I wrote the following as a Halloween memory for my ward's writing group. I figured it's an applicable flashback for the Friday before Halloween. It's a bit long, but if you make it through, I hope you enjoy!
In an uncharacteristic moment of boldness, I once dressed up in my Halloween costume for school. I honestly don’t know what I was thinking. I must have been motivated by extra credit or succumbed to peer pressure, I’m not sure which. But, either way, I decided to dress up. . . I just didn’t know as what.
I was in seventh grade. The only year I was at school without a sibling. That may have been part of my motivation too. Seventh grade was the year for me to make a name for myself before I was once again known as, “Scott’s sister,” or “Layne’s sister.”
So, Halloween morning, after teaching early morning seminary, and in the midst of making breakfast and also getting my four brother’s ready for school, my mom helped me put my costume together.
I decided to be Pippi Longstocking, another decision I can’t account for. She wasn’t exactly in the mainstream of popular characters in 1992, but I guess for that reason I figured I could pull it off. I wore a red dress with small white polka-dots. It was an old choir dress that one of my aunts gave me for dress-up clothes. I had dressed-up in it for years, but finally grew into it a little bit. I paired the dress with a white pinafore apron from my mom’s youth as a dancer in a church youth dance group. Along with the dress, I borrowed a pair of my dad’s light brown argyle socks that I wore with one pulled up and the other pushed down around my ankle. I squeezed my feet into some old Ked’s tennis shoes, my white one, and my mom’s too-small for me red one. To finish off the costume, my mom used her eyeliner to dot freckles across my cheeks and nose. Then we moved onto my hair. It was long and blonde, which didn’t represent Pippi’s bright red locks very well, but we did our best. My mom cut off the hook part of an old wire hanger, straightened out the hanger, and expertly strung it through my hair so that it was well disguised on my head. She then proceeded to braid my hair along the outstretched ends of the hanger, securing it occasionally with a bow of red yarn. Somehow, with all of her finagling, she was able to arrange my hair so that the braids were sticking out on either side of my head. I’m convinced it was a moment of engineering genius.
Once I was all dressed up, I threw on my backpack and headed to the bus stop. Yes, as a matter of fact, I did ride the bus. Not only did I ride the bus, but I rode a bus in which I was assigned to the second to last seat at the back of the bus, with two other students. When the bus arrived, I had to turn sideways in order to get my hair through the door. I then had to continue walking sideways down the aisle, so I didn’t accidentally poke anyone. I made my way to my seat, which was already occupied by my two fellow bench mates. We decided that I would sit in the middle and lean forward, suspending my braids out in front of my classmates, but keeping them away from the window and the aisle. It was a bit of an uncomfortable ride.

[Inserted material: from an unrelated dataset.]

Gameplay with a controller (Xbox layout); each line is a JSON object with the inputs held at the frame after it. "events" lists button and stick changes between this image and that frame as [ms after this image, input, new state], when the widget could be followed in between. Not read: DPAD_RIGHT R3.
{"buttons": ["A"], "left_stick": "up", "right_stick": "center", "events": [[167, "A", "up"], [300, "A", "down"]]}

At school, I turned a few heads and received a lot of comments. My teachers complimented or laughed at my costume, and my hair marveled many of my classmates. I required kind of a large berth, so I walked pretty freely through the hallways. I just ran into a problem at my locker. Those next to me either couldn’t reach their lockers while I was at mine, or they had to dive and maneuver around me. I remember having to apologize a lot that day. At one point during the day I was coaxed into having my picture taken for the costume contest. I reluctantly agreed, and found my likeness posted on the board with fellow dressed-up classmates, vying for the title of best costume.
I managed through the day in my ridiculous outfit, occasionally longing for my usual position as resident wall flower. Near the end of seventh period they announced the winners of the costume contest. I sat in my class and listened to the voice coming over the intercom until I heard, “for seventh grade, Lesa, dressed as Pippi Longstocking.” My classmates cheered and applauded, and I sat in wonder. The winners for each grade were instructed to report to the office to claim their award. I made my way down to the office, where I picked out one of those pens that has multiple inks housed in one big pen case; the kind where you choose your ink by sliding a button at the top of the pen that corresponds with the applicable color. I then had to pose for one more picture that ultimately made its way into the year book that year, thus memorializing my moment out of character.
After a long day and another long bus ride, I made it home completely intact, hair and all. I stayed in my costume and went trick-or-treating that night.
It was a fun day, but I never wore a Halloween costume to school again. IN fact, I don’t think I ever dressed up on Halloween again until college. I guess it just took me that long to get over the embarrassment of all the attention I drew to myself that day.